Wednesday 29 June 2016

Forms of Government



DEMOCRACY: The United Kingdom (UK) is a democracy. A democracy is a country where the people choose their government. In the UK there are too many people to ask and too many decisions to take therefore representatives are elected to make decisions.  from http://www.bbc.co.uk/education/guides/zwvqtfr/revision

This is the form of government created and developed by the British over eight hundred years since the Magna Carta and used in most of the free countries of the world.

AUTOCRACY: government in which one person has uncontrolled or unlimited authority over others; the government or power of an absolute monarch.
from: http://www.dictionary.com/browse/autocracy

PLUTOCRACY: a government or state in which the wealthy class rules.
http://www.dictionary.com/browse/plutocracy

OLIGARCHY: a form of government in which all power is vested in a few persons or in adominant 
class or clique; government by the few. From: http://www.dictionary.com/browse/oligarchy

This is how Daniel Hannan identified the EU. This form of government is not used anywhere else in the world and is too cumbersome, with no direct lines of responsibility for any action. 

And from Wikipedia:
The EU treaties declare the EU to be based on representative democracy, and direct elections take place to the European Parliament. The Parliament, together with the Council, form the legislative arm of the EU. The Council is composed of national governments, thus representing the intergovernmental nature of the EU. Laws are proposed by the European Commission which is appointed by and accountable to the Parliament and Council although it has very few executive powers.

Note who proposes the laws: An Appointed body, not elected. 


The EU operates through a hybrid system of supranational and intergovernmental decision-making.[17][18] The seven principal decision-making bodies—known as the institutions of the European Union—are the European Council, the Council of the European Union, the European Parliament, the European Commission, the Court of Justice of the European Union, theEuropean Central Bank, and the European Court of Auditors.  from https://en.wikipedia.org/wiki/European_Union.

For me that it too many bodies trying to take over too much. 

In Russia, there is a constitution that protects the rights of the citizen,  and people voted for it, but I cannot find anything that says how democratic Russia is. 






Thursday 23 June 2016

Voting Day- Brexit response to Facebook Post

This morning I was upset to see a proud post from my distant cousin that the labour party had given her to post, saying that she had voted to Remain. I was tempted to respond, but didn't. My response would have been:

1. This shows how the British educational system has gone wrong. These students have no idea of the History that has gone into making Great Britain what it is. It must be socialist teachers (Guardian readers) teaching of how we have benevolent  leaders in Brussels.

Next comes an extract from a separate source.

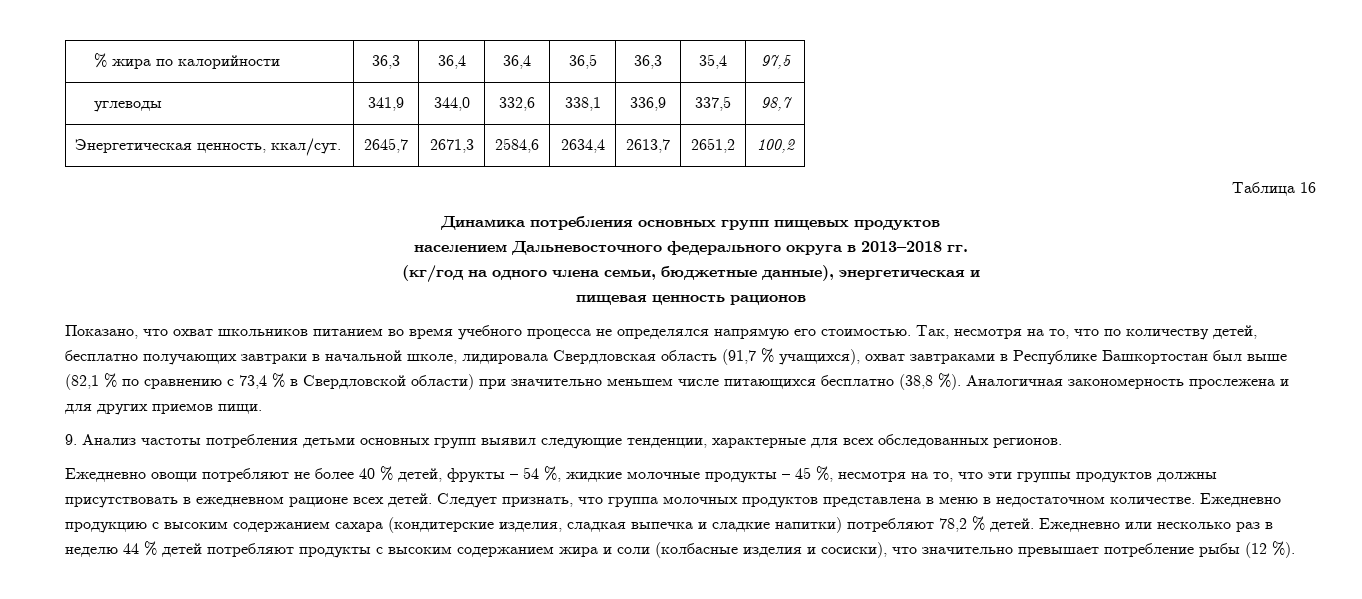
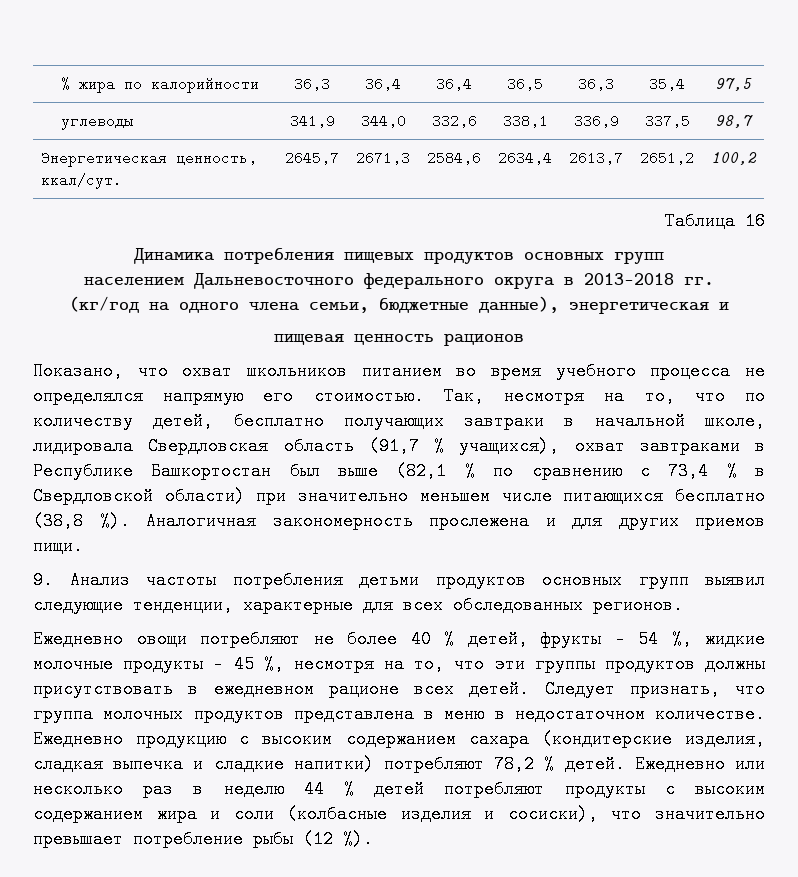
[638,220,940,230] основных групп пищевых продуктов -> [344,251,664,264] пищевых продуктов основных групп
(355, 442) none -> [435,573,526,589] продуктов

2. You believed Cameron's lies?

3. You are happy to be a slave to unelected leaders in a foreign country. This sounds like Totalitarianism.

4. You obviously believe that the graph showing GB's contributions to the EU has peaked, whereas everybody else thinks that the EU will demand more and more until they drive GB into poverty.


Friday after the vote:

http://www.telegraph.co.uk/news/2016/06/24/the-european-elite-forgot-that-democracy-is-the-one-thing-britai/                        Charles Moore.

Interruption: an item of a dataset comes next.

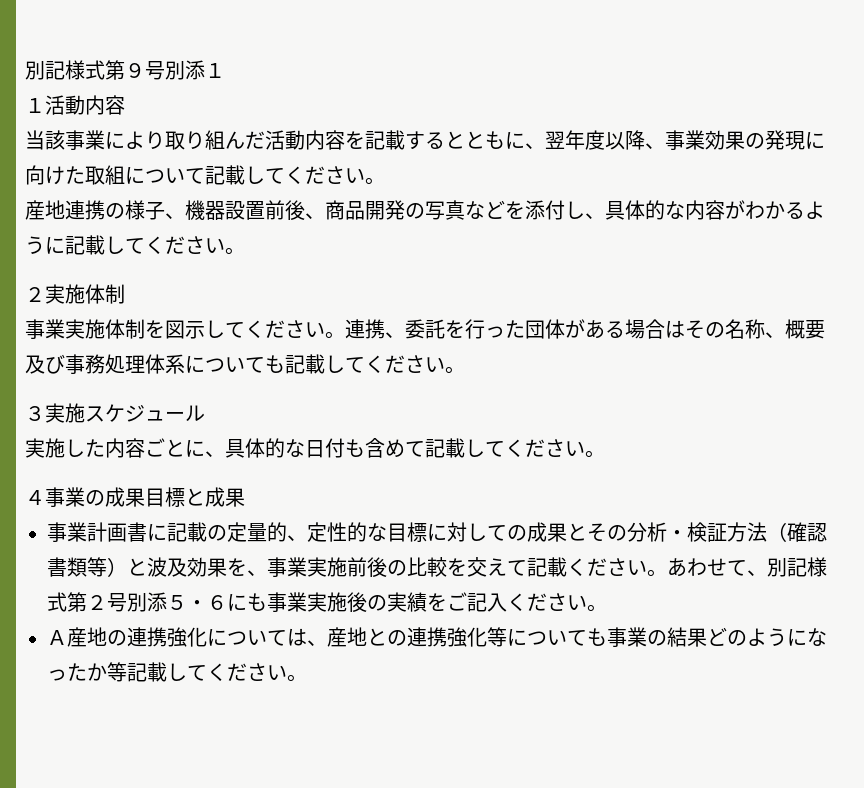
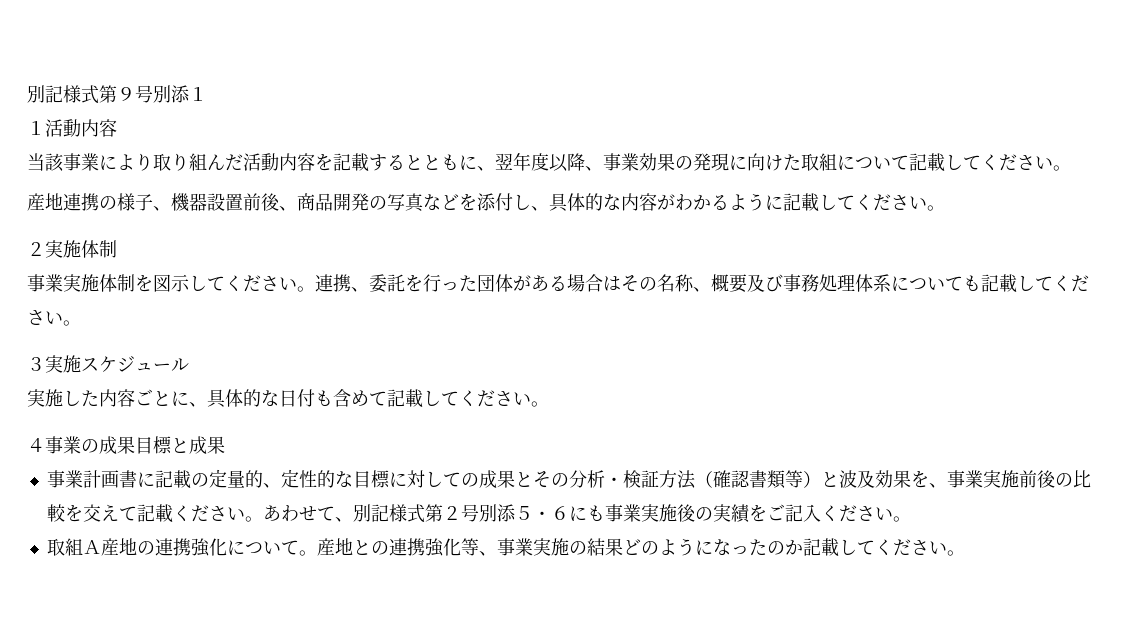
(607, 608) none -> [46,538,83,556] 取組
[287,628,327,646] は、 -> [298,550,317,556] 。
[507,627,647,647] についても事業 -> [478,538,569,556] 、事業実施
[87,662,127,682] か等 -> [766,539,803,555] のか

I need to keep a link to this. it is a most powerful video about what the EU thinks is the future of England - see about 19 minutes. https://www.youtube.com/watch?v=BCBq0gloK-4&feature=share





Thursday 16 June 2016

Brexit for Scientists

According to this report: https://royalsociety.org/~/media/policy/projects/eu-uk-funding/uk-membership-of-eu.pdf

The UK gives a lot of money to the EU (2007-13) £77.7B, of which £5.4B is allocated to Science Spending.  (6.9% of £77.7B)

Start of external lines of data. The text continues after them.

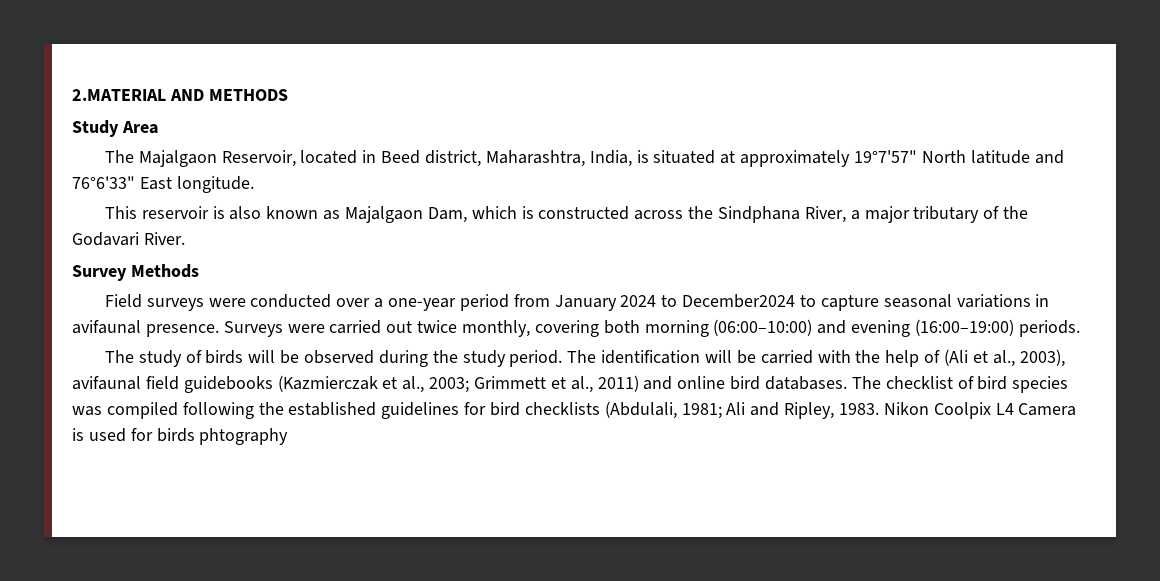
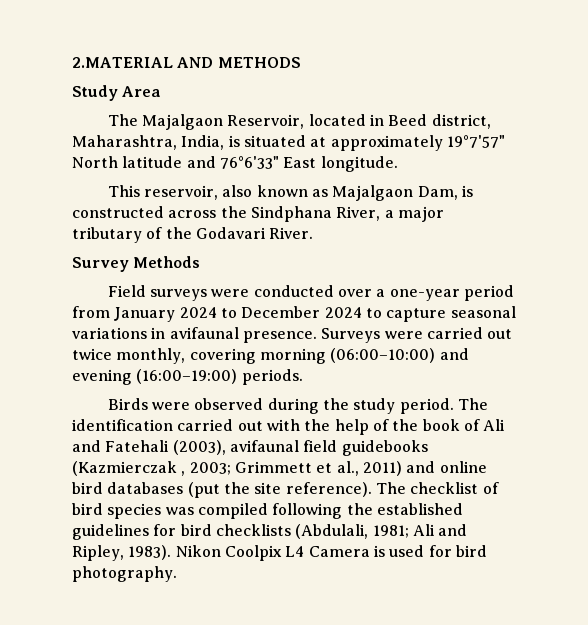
[141,206,225,219] reservoir is -> [144,185,219,200] reservoir,
[471,206,517,219] which -> (458, 193) none
[682,294,796,308] December2024 -> [241,306,362,318] December 2024
[603,320,640,334] both -> (256, 356) none
[104,350,300,367] The study of birds will be -> [107,398,191,410] Birds were
[704,350,813,364] will be carried -> [177,419,263,431] carried out
[943,349,1065,367] (Ali et al., 2003), -> [392,419,506,431] [72,440,226,455] the book of Ali and Fatehali (2003),
[382,376,425,393] et al., -> [181,471,186,476] ,
[765,376,848,390] databases. -> [107,482,372,498] databases (put the site reference).
[839,403,880,415] 1983. -> [128,545,172,560] 1983).
[156,428,289,445] birds phtography -> [455,545,487,557] [72,566,177,582] bird photography.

The UK receives £8.8B Back from the EU from this science budget. Therefore according to Scientists, we should remain because we are better off. We don't want to lose our science budget.

BUT, this £8.8B is only 3% of the money spent on science in the UK. The rest comes direct from UK sources.

So If we came out - Brexit, and were able to double the amount that Science had had from the EU, say to £18B,  (23% of the 77.7B) The UK would still have ~£60B to spend on other things, like the NHS, any tax barriers to EU trade, or whatever.

Saturday 11 June 2016

Advantages to Remaining in the EU

Well, We could save a lot of money by dispensing with our parliament and just being ruled by nameless unelected bureaucrats from Brussels. This in effect means cancelling Magna Carta. Common law is defunct.

What was spent on parliament can be used to fund the NHS.

Don't worry about Habeas Corpus any more, you can be locked up indefinitely without trial.

Before you do anything, check whether it is legal, because that is different from our current system, where you can do anything unless it is illegal.

Currently for working people our holidays and benefits are better than elsewhere in Europe, maybe we will have to downgrade?